道路幅員の緩和条件は公式があるので、これから紹介します。
特定道路による前面道路幅員の緩和公式
下記の3つの条件を満たしたとき、公式で計算した値だけ道路が大きいとみなして容積率を計算できます。
- 幅員15m以上の特定道路があるか
- 特定道路に接続する前面道路幅員が6m~12m未満か
- 特定道路からの距離が70m以内か
この道路幅員の緩和により容積率を大きくとることが可能です。
公式は次の通りになります。
Wa=(12-Wr)×(70-L)/70
Wa:道路幅員緩和値
Wr:前面道路最大幅員
L:特定道路からの距離
公式を覚えるのは、条件を覚えてしまえばさほど難しくありません。
条件と連動した部分が多いので、一緒に覚えてしまいましょう。
2019年一級建築士の法規の過去問【容積率の計算問題】
この問題は容積率を計算する問題です。
出題のされ方はわりとスタンダードですが、商業地域と準住居地域にまたがって敷地があるのがポイントになります。

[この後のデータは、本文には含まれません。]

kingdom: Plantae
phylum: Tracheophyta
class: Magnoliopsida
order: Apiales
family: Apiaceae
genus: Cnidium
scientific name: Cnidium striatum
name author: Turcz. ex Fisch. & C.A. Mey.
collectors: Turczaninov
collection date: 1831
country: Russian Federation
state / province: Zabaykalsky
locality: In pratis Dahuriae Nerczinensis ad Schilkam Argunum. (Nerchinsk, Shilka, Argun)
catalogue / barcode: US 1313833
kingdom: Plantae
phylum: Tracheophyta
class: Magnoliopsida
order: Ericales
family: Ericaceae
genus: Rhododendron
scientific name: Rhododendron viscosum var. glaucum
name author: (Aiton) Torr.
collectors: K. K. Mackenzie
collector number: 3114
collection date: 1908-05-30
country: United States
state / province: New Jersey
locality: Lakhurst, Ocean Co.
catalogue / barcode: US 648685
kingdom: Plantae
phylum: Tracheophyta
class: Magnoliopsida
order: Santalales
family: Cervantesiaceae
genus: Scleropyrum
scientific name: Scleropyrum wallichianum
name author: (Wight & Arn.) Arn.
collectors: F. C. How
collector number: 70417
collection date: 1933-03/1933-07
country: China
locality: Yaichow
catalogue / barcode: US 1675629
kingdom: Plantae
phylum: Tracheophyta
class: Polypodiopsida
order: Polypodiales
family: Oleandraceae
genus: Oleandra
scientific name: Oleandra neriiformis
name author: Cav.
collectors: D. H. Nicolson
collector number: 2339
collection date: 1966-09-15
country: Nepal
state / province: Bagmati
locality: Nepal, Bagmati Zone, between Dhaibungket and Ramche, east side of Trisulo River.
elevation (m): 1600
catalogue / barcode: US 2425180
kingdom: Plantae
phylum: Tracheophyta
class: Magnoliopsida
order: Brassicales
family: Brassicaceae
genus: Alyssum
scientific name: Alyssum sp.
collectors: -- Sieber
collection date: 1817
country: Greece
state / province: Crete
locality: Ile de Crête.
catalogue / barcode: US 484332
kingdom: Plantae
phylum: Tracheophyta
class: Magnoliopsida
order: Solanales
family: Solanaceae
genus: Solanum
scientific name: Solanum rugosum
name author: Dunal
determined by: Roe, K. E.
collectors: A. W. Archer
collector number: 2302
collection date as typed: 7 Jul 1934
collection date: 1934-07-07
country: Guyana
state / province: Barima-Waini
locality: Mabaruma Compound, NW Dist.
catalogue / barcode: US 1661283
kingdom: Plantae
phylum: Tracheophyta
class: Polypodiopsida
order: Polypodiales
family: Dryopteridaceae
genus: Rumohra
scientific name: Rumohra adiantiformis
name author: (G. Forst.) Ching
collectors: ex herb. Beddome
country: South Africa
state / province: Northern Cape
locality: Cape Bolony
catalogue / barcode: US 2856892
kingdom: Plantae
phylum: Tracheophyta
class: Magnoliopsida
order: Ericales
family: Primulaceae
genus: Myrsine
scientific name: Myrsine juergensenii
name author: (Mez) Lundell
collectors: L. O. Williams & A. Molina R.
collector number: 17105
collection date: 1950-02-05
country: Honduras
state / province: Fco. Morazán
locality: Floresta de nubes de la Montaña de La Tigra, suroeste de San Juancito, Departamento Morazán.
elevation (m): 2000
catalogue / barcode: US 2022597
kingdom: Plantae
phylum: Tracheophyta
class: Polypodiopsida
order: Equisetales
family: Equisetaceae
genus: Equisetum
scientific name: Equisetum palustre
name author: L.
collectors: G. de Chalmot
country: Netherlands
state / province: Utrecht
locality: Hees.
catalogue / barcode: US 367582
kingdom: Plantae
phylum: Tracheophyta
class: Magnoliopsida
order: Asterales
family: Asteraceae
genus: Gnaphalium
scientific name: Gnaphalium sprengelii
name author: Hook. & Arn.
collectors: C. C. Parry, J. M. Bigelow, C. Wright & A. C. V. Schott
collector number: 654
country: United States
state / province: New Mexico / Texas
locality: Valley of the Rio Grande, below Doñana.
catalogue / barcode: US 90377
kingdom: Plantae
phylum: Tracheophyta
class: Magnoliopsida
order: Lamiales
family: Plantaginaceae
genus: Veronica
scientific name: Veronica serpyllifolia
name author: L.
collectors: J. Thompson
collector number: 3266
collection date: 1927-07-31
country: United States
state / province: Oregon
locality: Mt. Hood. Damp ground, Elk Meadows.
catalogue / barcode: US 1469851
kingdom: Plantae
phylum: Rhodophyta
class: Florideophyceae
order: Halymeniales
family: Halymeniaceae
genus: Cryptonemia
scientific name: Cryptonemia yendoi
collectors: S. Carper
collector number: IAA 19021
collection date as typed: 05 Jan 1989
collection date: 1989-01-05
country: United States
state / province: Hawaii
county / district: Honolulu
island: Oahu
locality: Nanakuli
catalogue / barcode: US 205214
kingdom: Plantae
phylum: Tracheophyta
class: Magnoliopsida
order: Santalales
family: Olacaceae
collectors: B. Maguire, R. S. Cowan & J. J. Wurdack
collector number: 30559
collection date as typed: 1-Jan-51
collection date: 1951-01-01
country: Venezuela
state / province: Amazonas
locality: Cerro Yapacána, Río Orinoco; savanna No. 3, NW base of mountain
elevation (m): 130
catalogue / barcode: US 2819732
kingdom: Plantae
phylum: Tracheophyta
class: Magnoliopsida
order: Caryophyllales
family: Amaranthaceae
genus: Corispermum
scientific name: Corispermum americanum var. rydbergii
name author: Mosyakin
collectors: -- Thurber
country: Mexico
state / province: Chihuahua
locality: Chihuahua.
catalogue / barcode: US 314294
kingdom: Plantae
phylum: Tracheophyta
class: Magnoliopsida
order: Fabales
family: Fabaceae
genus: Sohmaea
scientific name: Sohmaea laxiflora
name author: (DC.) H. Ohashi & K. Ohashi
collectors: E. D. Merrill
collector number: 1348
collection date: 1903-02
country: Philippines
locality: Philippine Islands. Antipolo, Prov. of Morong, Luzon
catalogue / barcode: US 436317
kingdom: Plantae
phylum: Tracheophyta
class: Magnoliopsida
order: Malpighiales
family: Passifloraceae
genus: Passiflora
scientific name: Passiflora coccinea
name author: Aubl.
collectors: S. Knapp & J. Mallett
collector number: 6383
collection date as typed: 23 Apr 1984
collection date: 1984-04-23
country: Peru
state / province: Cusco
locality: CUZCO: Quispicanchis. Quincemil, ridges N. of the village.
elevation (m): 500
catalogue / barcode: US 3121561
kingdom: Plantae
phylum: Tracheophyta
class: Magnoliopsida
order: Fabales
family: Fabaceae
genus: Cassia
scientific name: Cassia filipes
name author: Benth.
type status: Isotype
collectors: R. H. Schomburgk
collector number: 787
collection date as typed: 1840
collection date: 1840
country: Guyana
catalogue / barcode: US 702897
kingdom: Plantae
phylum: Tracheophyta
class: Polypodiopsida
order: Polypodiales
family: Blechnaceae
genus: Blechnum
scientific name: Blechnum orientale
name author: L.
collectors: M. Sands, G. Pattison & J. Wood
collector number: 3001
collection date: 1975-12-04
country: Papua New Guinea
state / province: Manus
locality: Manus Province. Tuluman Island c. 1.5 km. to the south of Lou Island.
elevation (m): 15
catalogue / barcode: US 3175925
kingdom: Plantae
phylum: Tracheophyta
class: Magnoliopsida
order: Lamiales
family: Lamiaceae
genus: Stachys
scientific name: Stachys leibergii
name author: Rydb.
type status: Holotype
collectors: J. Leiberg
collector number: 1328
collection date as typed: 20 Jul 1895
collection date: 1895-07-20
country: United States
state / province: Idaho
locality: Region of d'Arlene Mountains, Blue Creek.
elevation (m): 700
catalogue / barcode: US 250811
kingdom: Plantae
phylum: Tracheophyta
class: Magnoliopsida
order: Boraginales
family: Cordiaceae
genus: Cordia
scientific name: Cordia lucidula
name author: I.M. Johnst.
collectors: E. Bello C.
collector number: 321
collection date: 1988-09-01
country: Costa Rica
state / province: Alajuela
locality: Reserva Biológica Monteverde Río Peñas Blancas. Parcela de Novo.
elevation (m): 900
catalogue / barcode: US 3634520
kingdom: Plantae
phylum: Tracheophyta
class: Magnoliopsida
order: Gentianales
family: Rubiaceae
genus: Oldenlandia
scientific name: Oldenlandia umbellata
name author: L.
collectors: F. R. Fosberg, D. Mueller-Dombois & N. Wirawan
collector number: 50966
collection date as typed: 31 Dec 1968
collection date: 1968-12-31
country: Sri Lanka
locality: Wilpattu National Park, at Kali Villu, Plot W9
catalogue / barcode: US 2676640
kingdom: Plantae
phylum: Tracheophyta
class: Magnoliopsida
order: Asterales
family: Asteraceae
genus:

さほど計算も複雑ではないのでサクッと解説していきましょう。
過去問解説
前面道路の最大幅員が12m未満なので、公式を使って容積率を求めていきましょう。
1.特定道路による前面道路幅員の緩和を確認して計算
まず緩和条件に当てはまっているか確認をします。
緩和条件はさきほどご紹介しましたが、下記です。
- 幅員15m以上の特定道路があるか
- 特定道路に接続する前面道路幅員が6m~12m未満か
- 特定道路からの距離が70m以内か
20mの特定道路があり、前面の道路幅員が8mと9m、特定道路からの距離が35mなので3つの条件を満たしています。
ですので公式を使って計算しましょう。
Wa=(12-Wr)×(70-L)/70
Wa:道路幅員緩和値
Wr:前面道路最大幅員
L:特定道路からの距離
なので、Wr=8、L=35より
Wa=(12-8)×(70-35)/70=2m
2.前面道路の最大幅員を確認
次に前面道路の最大幅員を確認します。
前面道路は8mと9mなので、最大幅員は9mです。
ですが、緩和規定により8mの方が2m緩和されるので、最大幅員は10mとなります。
3.前面道路幅員による容積率を計算
さきほど計算した前面道路幅員を用いて容積率を計算しましょう。
容積率を求めるのは下記式によるので
- 住居系なら幅員×4/10
- 非住居系なら幅員×6/10
商業地域:10×0.6=6
準住居地域:10×0.4=4
となります。
4.指定容積率Vsと前面道路幅員より算出した容積率Vdを比較し小さい方採用
商業地域の指定容積率Vs=7、計算による容積率=6より容積率6、準住居地域の指定容積率=2、計算による容積率=4より容積率2です。
面積がちょうど半分なので、二つの容積率を足して2で割ると(6+2)/2=4より答えは2番となります。
まとめ
この記事では、「一級建築士の法規で容積率や最大延床面積を求める問題が出るんだけど、どうやって計算したら良いかわかんない。法令集見てもさっぱりわからん。」
こんな疑問にお答えしました。
まとめると、計算の流れに2つパターンがあり、パターンに応じてを計算すれば解けます。
この記事を参考に、素敵な法規ライフをお過ごしください。